Stored data entries:
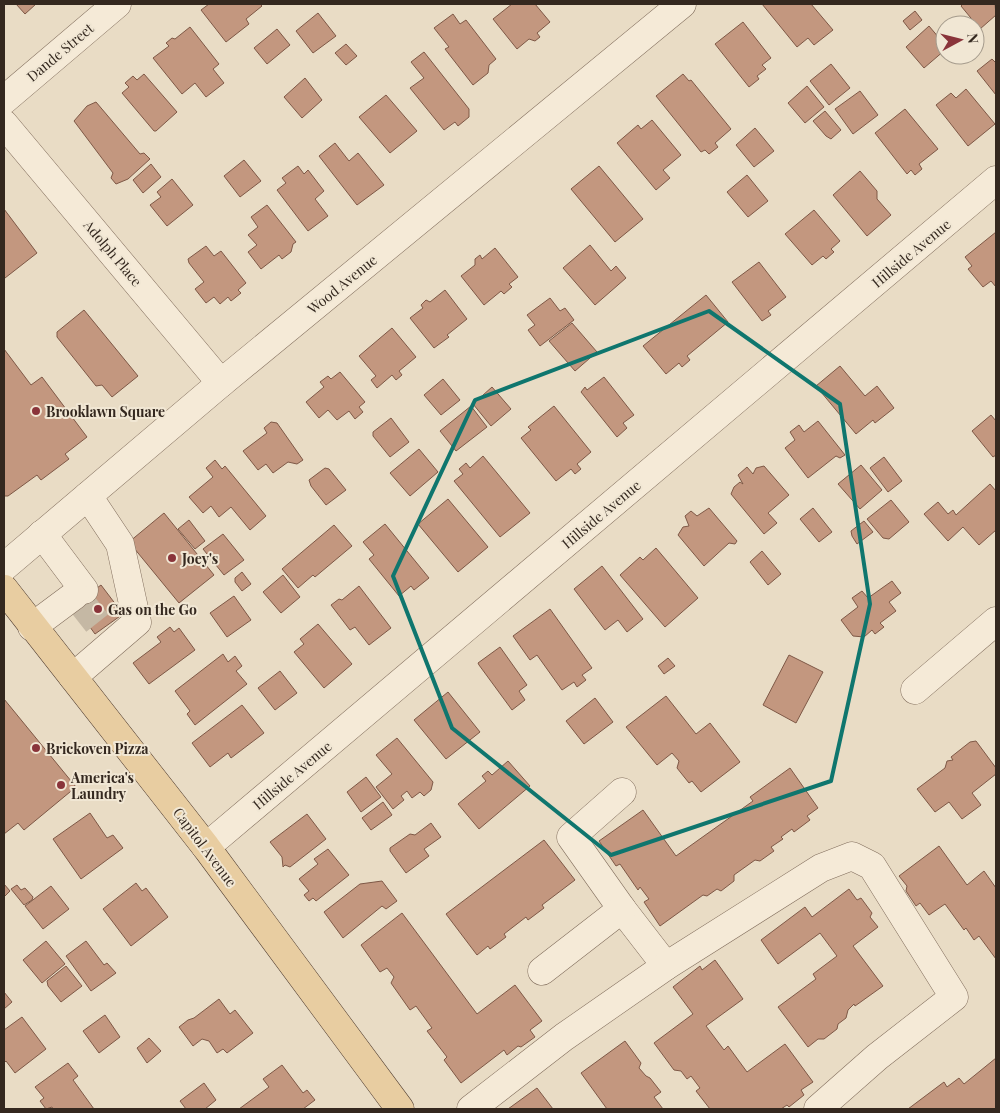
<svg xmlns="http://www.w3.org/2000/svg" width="1000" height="1113" font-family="'Playfair Display',serif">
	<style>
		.building { fill: #c3977f; stroke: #7e5846 }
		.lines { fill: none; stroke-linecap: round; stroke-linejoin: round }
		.minor-tunnel { stroke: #c5b8a4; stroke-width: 28; stroke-dasharray: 28 14; stroke-linecap: butt }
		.minor-casing { stroke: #826e5d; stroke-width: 29 }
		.major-casing { stroke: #503d31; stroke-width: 29 }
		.minor { stroke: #f5ead7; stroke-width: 28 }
		.major { stroke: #e8cda1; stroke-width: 28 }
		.marked { fill: none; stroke: #0f766e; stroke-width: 4; stroke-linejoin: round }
		.poi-dot { fill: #8a343a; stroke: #f1e7d4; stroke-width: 2 }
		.labels { text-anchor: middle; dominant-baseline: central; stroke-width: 4; stroke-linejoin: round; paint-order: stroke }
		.street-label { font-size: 14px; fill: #34281f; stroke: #f1e7d4 }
		.poi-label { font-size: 14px; font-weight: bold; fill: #34281f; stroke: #f1e7d4; text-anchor: start }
	</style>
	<rect width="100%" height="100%" fill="#e9dcc5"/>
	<g class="building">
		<path d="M16,4H36L25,14Z"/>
		<path d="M209,4H260L262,6L246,19L249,24L226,42L201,10Z"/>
		<path d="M512,4H535L550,22L537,33L540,37L535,41L529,39L517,49L493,19Z"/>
		<path d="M762,4H811L833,30L814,45L808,38L797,47Z"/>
		<path d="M963,4H995L996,15L980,29L961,6Z"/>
		<path d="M915,11L922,20L910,30L903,21Z"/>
		<path d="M318,13L336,36L313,53L296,31Z"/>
		<path d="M453,14L460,24L466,20L496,59L489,65L488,73L473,85L445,49L449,47L434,28Z"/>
		<path d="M743,22L771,58L762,65L766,69L757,76L759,79L749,87L715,44Z"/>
		<path d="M929,26L945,45V50L924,68L906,47Z"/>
		<path d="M190,27L219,64L213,69L224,83L206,97L195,83L182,94L153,58L169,46L166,43L172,38L175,39Z"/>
		<path d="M277,29L290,45L267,64L254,48Z"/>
		<path d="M346,44L357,56L346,65L335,53Z"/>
		<path d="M424,52L469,109V117L458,126L455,122L444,130L410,88L424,78L411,62Z"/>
		<path d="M992,59L996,63V95L977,71Z"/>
		<path d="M831,64L850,88L829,105L810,81Z"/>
		<path d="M144,74L177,112L156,131H154L122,93L129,87L125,83L133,76L137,80Z"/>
		<path d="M683,74L689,81L691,80L731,129L715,143L718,147L709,154L705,150L701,152L656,96Z"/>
		<path d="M305,78L322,100L302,118L284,97Z"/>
		<path d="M807,86L824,107L805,123L788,103Z"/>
		<path d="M966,89L995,124L968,146L936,105L951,93L956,98Z"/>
		<path d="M860,91L878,115L853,134L835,109Z"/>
		<path d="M386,95L417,131L390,153L359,117Z"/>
		<path d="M96,102L140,154L144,153L150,159L128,179L116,184L111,178L113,173L74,121L87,106Z"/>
		<path d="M905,109L938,149L919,164L922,169L915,175L911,170L907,174L875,133Z"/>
		<path d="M825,111L841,130L831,139L826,136L813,121Z"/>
		<path d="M652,120L681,155L663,170L670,178L656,190L617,143L638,125L641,129Z"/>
		<path d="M755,128L774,151L754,167L736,145Z"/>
		<path d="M335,143L349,161L358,153L384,185L357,205L319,156Z"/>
		<path d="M244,160L261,181L240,197L224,176Z"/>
		<path d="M151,164L161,177L143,193L133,180Z"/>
		<path d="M298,166L304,174L308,170L324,191L315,199L328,216L308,231L277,190L286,183L282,178Z"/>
		<path d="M599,166L643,219L615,242L571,189Z"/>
		<path d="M860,171L877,191V199L891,215L867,236L833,195Z"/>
		<path d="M747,175L768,201L748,217L727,192Z"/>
		<path d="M172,179L193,205L167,226L150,205L161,197L157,192Z"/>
		<path d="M267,205L296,242L293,244L291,252L282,259L279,255L261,269L248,252L257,245L248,235L258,227L251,217Z"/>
		<path d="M4,209L37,253L5,278L4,277Z"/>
		<path d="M814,210L840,241L831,249L834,252L826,259L823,256L812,265L785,234Z"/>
		<path d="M996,232V287L991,281L983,287L968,269L972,266L965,257Z"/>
		<path d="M590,245L611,271L616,266L626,278L595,305L563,268Z"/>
		<path d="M206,246L214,256L221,251L246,283L238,290L241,293L231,301L228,297L220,304L214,297L206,303L195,289L204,282L189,263L188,259Z"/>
		<path d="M495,248L518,277L509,284L512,287L504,294L501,291L484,305L461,276L475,265V259L480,255L482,259Z"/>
		<path d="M759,262L786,297L768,311L771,315L762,321L732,282Z"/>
		<path d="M445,290L467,319L447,335L449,337L434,348L410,318L423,308L421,305L426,300L430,302Z"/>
		<path d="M706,295L728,322L687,356L690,360L682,367L679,363L666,374L643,346Z"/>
		<path d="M550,298L560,311L565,308L574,320L540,346L528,330L535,325L527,315Z"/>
		<path d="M84,310L138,376L112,397L102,385L96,386L57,337V332Z"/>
		<path d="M572,323L597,352L575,371L549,341Z"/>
		<path d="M392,328L416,357L399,371L402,375L396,380L392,375L377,388L371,380L376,376L359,356Z"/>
		<path d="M4,349L31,385L42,377L87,437L65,454L69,459L41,480L37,475L8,496H4Z"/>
		<path d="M840,366L865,396L877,386L894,408L875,423L873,420L856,434L816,386Z"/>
		<path d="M340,372L365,402L359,407L363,412L355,419L349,411L337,420L328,410L319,418L306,402L324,387L320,382L328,376L331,379Z"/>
		<path d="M604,377L634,415L623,423L627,428L617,437L581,392L585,387L587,390Z"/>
		<path d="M443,379L460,400L441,415L424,395Z"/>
		<path d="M492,387L511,409L491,426L473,404Z"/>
		<path d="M471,406L487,427L456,451L440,431Z"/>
		<path d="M554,406L591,452L577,464L581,469L575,474L571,469L556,481L521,438L531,430L528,427Z"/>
		<path d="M991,415L996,421V455L993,457L972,431Z"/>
		<path d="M391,418L409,442L390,457L373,436V432Z"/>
		<path d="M818,421L845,455L840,458L836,456L808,478L785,448L795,440L790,432L799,425L804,432Z"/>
		<path d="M271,422L277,423L303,460L297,464L288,462L273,473L266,464L258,470L243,451L267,433L264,428Z"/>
		<path d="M419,449L438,472L410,496L390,473Z"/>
		<path d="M483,456L530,513L500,537L454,481L463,474L459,469L466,463L470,468Z"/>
		<path d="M884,457L902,481L888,492L870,468Z"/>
		<path d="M215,460L222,469L225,466L266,516L250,530L231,507L219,517L211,506L203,513L189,497L213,477L206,468Z"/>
		<path d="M861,465L882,490L860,509L838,484Z"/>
		<path d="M764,466L789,495L768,513L777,523L764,534L731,494L734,487L740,482L743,484L738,475L747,467L753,474L756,468Z"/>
		<path d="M325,468L329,469L346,490L326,505L311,486L309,480Z"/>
		<path d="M990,484L996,491V530L979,545L963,527L948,541L924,514L938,502L948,514L953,510L956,515Z"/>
		<path d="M448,499L488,547L458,572L418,524Z"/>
		<path d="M891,500L909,522L889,539L883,538L867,519Z"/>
		<path d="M709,508L737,541L735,544L729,543L704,566L678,535L683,527L689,526L685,516L691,511L697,516Z"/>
		<path d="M813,508L832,532L819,542L800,519Z"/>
		<path d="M164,513L214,575L179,603L129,542Z"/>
		<path d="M189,520L205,541L195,549L178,529Z"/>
		<path d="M864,521L873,532L857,544L852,536L851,531Z"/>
		<path d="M385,524L429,578L414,590L411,586L399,596L369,559L374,555L363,542Z"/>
		<path d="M334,525L352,546L315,577L313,575L298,588L282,569Z"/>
		<path d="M223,534L244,560L224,575L203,549Z"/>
		<path d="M656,548L698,598L665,627L620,575L640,557L643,560Z"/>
		<path d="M762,551L781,574L768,585L750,562Z"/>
		<path d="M602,566L643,619L627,632L618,620L605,630L574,589Z"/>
		<path d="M242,572L251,584L242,591L235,582V578Z"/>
		<path d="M283,575L300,597L281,613L263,592Z"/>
		<path d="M892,581L901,593L889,602L896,611L880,623L884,627L875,634L872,630L864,637L853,636L841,620L858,607L852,598L862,591L868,598Z"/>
		<path d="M101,585L123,614L95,634L74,605Z"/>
		<path d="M359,586L391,628L369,645L355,627L350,630L331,605L339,599L342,600Z"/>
		<path d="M234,596L251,620L227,637L210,613Z"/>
		<path d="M550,609L592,668L582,675L586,680L577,687L574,682L562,690L537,655L530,660L513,636Z"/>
		<path d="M318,624L352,664L324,688L294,652L304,644L300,639Z"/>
		<path d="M170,627L174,632L179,628L195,650L149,684L133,663L161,642L157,637Z"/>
		<path d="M500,647L527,685L519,691L525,700L512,710L479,665L478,663Z"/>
		<path d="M223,654L228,662L235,656L242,666L236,671L247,684L195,725L187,714L190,711L175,691Z"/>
		<path d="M789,655L823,672L796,723L763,705Z"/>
		<path d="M668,658L675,666L664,674L658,666Z"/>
		<path d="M280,671L297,693L275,710L258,688Z"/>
		<path d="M448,692L480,732L446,759L414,720Z"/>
		<path d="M666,696L696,734L710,723L740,762L701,792L692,781L689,783L677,768L679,761L672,753L657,765L626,727Z"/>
		<path d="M595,698L613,722L584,744L566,721Z"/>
		<path d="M4,699L76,787L24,830L18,823L4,834Z"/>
		<path d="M242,705L264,733L231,758L228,753L210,767L192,743Z"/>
		<path d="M397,738L433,782L431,790L424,796L420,792L412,798L407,791L401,796L404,800L393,809L376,787L392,774L376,755Z"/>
		<path d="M976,741L996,768V774L972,793L981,805L962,819L949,802L935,812L917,789L945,768L947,761L953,760L951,757L970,742Z"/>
		<path d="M508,761L530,786L479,829L458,804L486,781L482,776L488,771L492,775Z"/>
		<path d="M790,768L818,808L807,816L810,820L794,832L792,829L781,837L783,839L771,847L774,851L760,861L755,860L734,875V881L721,891L717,889L707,896L703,895L660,926L644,902L649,899L640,887L638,890L620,864L616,866L599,841L643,810L676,856L753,801L750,797Z"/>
		<path d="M366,777L381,797L361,812L347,792Z"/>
		<path d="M383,802L392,815L371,830L362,818Z"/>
		<path d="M90,813L107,838L113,835L123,848L81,879L53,839Z"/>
		<path d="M307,814L326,839L290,867L285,865L283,867L282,857L270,842Z"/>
		<path d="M431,823L441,837L424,849L429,856L406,873L390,851V848L410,834L415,835Z"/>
		<path d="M544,840L575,880L542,905L544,908L528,920L526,917L504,934L506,937L490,949L488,946L477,955L446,914Z"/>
		<path d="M939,846L967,885L984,871L996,888V959L979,936L974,940L966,928L964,930L945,904L929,915L920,903L916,906L906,891L907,886L899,876Z"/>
		<path d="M328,849L349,875L316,901L313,898L309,901L304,895L309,891L299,879L318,864L314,859Z"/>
		<path d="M382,881L397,901L386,909L382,906L343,938L324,912L360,884Z"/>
		<path d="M136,883L142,891L146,888L168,917L131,946L103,909Z"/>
		<path d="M4,884L10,891L4,897Z"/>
		<path d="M17,885L21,890L25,888L33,897L32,900L24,905L11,889Z"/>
		<path d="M51,886L69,909L43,929L25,906Z"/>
		<path d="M849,889L857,900L861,898L872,913L870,917L878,927L853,946L883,986L855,1006L854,1004L848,1010L846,1018L838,1024L837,1029L824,1039H818L808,1047L778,1007L816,979L813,974L837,956L820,933L778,964L761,940L805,907L812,917Z"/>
		<path d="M402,913L477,1014L515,985L542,1021L530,1030L535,1037L521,1047L518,1046L507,1055L504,1050L461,1083L444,1060L447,1057L427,1031L432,1028L416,1006L410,1010L391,983L394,977L387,968L380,972L361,945Z"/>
		<path d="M46,941L65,964L42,983L23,960Z"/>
		<path d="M86,941L104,965L107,963L116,973L91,991L66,956Z"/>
		<path d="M715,960L743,999L706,1026L724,1050L728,1046L747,1072L785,1044L813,1082L801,1090L804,1095L789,1107L787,1105L781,1109H710L696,1091L700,1088L691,1076L687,1079L681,1071L674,1070L654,1043L693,1014L673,987L700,966L702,970Z"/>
		<path d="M66,966L82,986L61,1002L48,986L47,981Z"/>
		<path d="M4,992L12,1002L4,1009Z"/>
		<path d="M219,999L230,1014L235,1010L253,1033L227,1053L223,1049L217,1053L209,1041L202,1039L193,1046L179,1027L188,1020L194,1018Z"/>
		<path d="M105,1015L120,1037L99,1053L83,1031Z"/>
		<path d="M22,1017L46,1049L15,1073L6,1061L4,1063V1030Z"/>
		<path d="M149,1038L161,1051L147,1063L137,1048Z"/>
		<path d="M625,1041L641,1063L639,1068L646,1076L650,1078L661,1092L654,1097L663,1109H607L581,1073Z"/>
		<path d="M996,1058V1109H908L944,1082L947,1087L959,1078L964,1084Z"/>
		<path d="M68,1063L78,1076L73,1080L94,1109H53L52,1107L46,1109L40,1101L44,1098L35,1087Z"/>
		<path d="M282,1065L303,1093L307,1090L315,1100L303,1109H239L269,1087L263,1079Z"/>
		<path d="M204,1083L216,1100L205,1109H186L180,1101Z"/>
		<path d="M537,1088L553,1109H508Z"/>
	</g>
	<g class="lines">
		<path class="minor-tunnel" d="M80,601L102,629"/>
		<defs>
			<g id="minor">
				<path d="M4,100L117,4"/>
				<path d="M4,124L221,383"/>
				<path d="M42,534L84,590"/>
				<path d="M4,567L221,383L682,4"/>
				<path d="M32,627L75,595"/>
				<path d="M73,677L137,622L120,544L88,496"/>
				<path d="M915,690L996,621"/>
				<path d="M622,792L571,837L622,909L666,966"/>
				<path d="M206,847L996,180"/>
				<path d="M542,971L622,909"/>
				<path d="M471,1109L564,1037L666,966L821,868L852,856L872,866L954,997L877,1057L818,1109"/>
			</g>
			<path id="major" d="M4,589L206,847L400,1109"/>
		</defs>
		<use href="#minor" class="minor-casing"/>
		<use href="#major" class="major-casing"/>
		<use href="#minor" class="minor"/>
		<use href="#major" class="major"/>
	</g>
	<path class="marked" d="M709,311L840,404L870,604L831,781L611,855L452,728L393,576L475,400Z"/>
	<g class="poi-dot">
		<circle cx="36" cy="411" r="5"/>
		<circle cx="172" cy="558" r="5"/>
		<circle cx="98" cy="609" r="5"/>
		<circle cx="36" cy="748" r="5"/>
		<circle cx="61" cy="785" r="5"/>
	</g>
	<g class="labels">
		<g class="street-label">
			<text transform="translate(60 52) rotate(-40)">Dande Street</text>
			<text transform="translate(113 253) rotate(50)">Adolph Place</text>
			<text transform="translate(911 253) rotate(-40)">Hillside Avenue</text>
			<text transform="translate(342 284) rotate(-39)">Wood Avenue</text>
			<text transform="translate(601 514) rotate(-40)">Hillside Avenue</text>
			<text transform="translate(292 775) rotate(-40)">Hillside Avenue</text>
			<text transform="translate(205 847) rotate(53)">Capitol Avenue</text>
		</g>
		<g class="poi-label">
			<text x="46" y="411">Brooklawn Square</text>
			<text x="182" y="558">Joey's</text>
			<text x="108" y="609">Gas on the Go</text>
			<text x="46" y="748">Brickoven Pizza</text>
			<text x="71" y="777">America's<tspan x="71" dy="16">Laundry</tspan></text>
		</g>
	</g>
	<rect width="1000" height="1113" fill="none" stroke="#34281f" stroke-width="10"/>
	<g transform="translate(960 40) rotate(83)"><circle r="24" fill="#f1e7d4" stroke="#a59b8c"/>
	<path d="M0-4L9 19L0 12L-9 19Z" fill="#8a343a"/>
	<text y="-8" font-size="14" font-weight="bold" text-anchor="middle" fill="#34281f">N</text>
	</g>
</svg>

Work required: Look back at the data above. Transcribe exactly the lines starting at the line that contains "#c5b8a4; stroke-width: 28;" and ending at the line that contains "#8a343a; stroke: #f1e7d4;".

Your solution:
		.minor-tunnel { stroke: #c5b8a4; stroke-width: 28; stroke-dasharray: 28 14; stroke-linecap: butt }
		.minor-casing { stroke: #826e5d; stroke-width: 29 }
		.major-casing { stroke: #503d31; stroke-width: 29 }
		.minor { stroke: #f5ead7; stroke-width: 28 }
		.major { stroke: #e8cda1; stroke-width: 28 }
		.marked { fill: none; stroke: #0f766e; stroke-width: 4; stroke-linejoin: round }
		.poi-dot { fill: #8a343a; stroke: #f1e7d4; stroke-width: 2 }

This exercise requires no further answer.